Sinopse
Crítica
Antes de qualquer outra coisa, é preciso destacar que Donzela faz parte do que parece ser um plano da atriz Millie Bobby Brown visando afirmação em Hollywood para além de Stranger Things (2016-) – programa que a tornou candidata a estrela de sua geração. Somada aos dois longas-metragens em que a britânica interpreta Enola Holmes, irmã caçula de Sherlock Holmes, esta aventura medieval recentemente lançada pela Netflix expõe um projeto de carreira que inclui protagonizar e assinar as obras como produtora executiva. Desse modo, Millie garante controle, assim ampliando a sua estatura numa lógica industrial. Feita a introdução para definir esse importante contexto extrafílmico, vamos à trama. Nobre de um reino inóspito com severos contratempos econômicos, Elodie (Millie Bobby Brown) é convocada a se tornar princesa do próspero império de Aurora, terra em tudo diferente da sua.
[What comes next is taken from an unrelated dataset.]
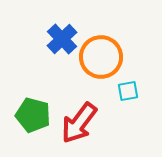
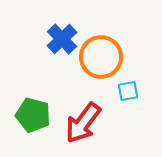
red arrow: moved 4 px right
Verdejante, ensolarado e com edificações suntuosas, o novo lar representa para ela algo dúbio: por um lado, a possibilidade de viver melhor numa localidade agradável; por outro, a falta de autonomia feminina numa lógica tradicional em que o casamento é frequentemente utilizado como mecanismo diplomático para construir alianças e concentrar poder. Estamos diante de uma aventura infantojuvenil na qual a verossimilhança e a densidade emocional são colocadas em segundo plano, senão em terceiro.
Dentro das suas limitações como exemplar de aventura medieval em quase tudo derivativa, Donzela arma um cenário com ideias e posições interessantes. Elodie é a mulher de pouca autonomia que renuncia à liberdade individual em prol de um bem maior: a sobrevivência de seu povo. Quebradas as expectativas de se deparar com um pretendente escroto que também está cumprindo os protocolos políticos do enlace, ela se aproxima do herdeiro sensível com interesses em comum. Henry (Nick Robinson) fala em viagens exploratórias e retira um pouco o peso da obrigação do novo relacionamento que começa com ambos escapando numa cavalgada emancipatória pelo campo. Tudo está correndo bem (até demais). Logo, a nossa experiência cinematográfica prescreve cautela diante de tanta coisa boa oferecida à menina forasteira. Mas, antes mesmo de dar a guinada rumo ao drama da protagonista, o diretor Juan Carlos Fresnadillo perde oportunidades de conferir relevância maior à sua aventura infantojuvenil que serve de veículo a uma estrela em ascensão. As diferenças de classe entre monarquias prósperas e nobrezas falidas, a manutenção de uma lógica patriarcal, a renúncia da felicidade individual, o lugar de honra e abnegação no governo, enfim, são vários os temas e sentimentos apenas citados a caminho solidão dessa menina de personalidade que parecia ter tirado a sorte grande na vida.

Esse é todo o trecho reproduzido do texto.